Here follows an excerpt from a coming novel with the working title “Common man” which is a novel about a journalist who sets out to come up with an alternative form of world governance. The novel is a product of imagestreaming, a technique of invention and creativity developed in the 80s by Dr. Win Wenger. For more information about imagestreaming, and about other imagestreamed novels and stories, visit this link. If you’d like to be kept up to date as new chapters get published, sign up using the form in the right-hand column. More chapters are here.
Before I asked to return to the centre of global
Commons governance I sat down to take stock. My last visit gave me sense of
foreboding that something was wrong.
Two things stuck with me: The first was the concept of the world as a library of molecules. Organisations check the molecules out, use them to provide essential services and then put them back. This is a basic commons pattern – originally villager grazed their animals on the common land, all sharing and managing the resource equally. Today, some neighbourhoods have developed tool libraries with things like drills, lawnmowers, snowblowers etc. To extend the concept to molecules feels right.

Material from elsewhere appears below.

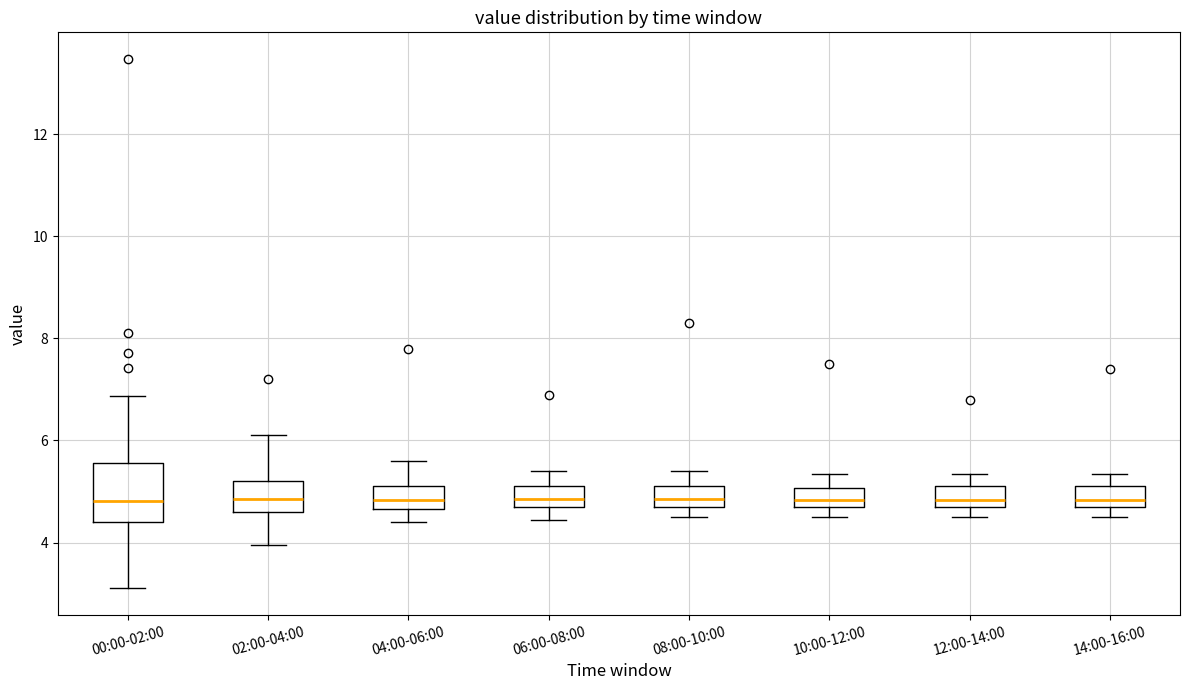

Where does the upper whisker of the box for 06:00-08:00 end on the y-axis? The values are not printed on the chart, so give them approximately, as read against the axis.

5.4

The other thing that is with me is the idea emerging
of moral direction where decisions are rooted in the legacy of the past,
looking forward to providing a legacy for coming generations taking into
account the limited choices ahead which are predicated by the current
situation.
In terms of using the imagestream technique I had a feeling I have been too cavalier with the insights. There is so much theory to learn about governance and I have hardly the first clue; I maybe should have done more homework on the verification side.
I was floundering. How did it all hang together? Law, policy, how are decisions enacted? And what about sovereignty? In my request I’d asked to get some gaps filled in. Anyway, it probably explains the brusque reception I got when I arrived at the terminus in my Imagestream.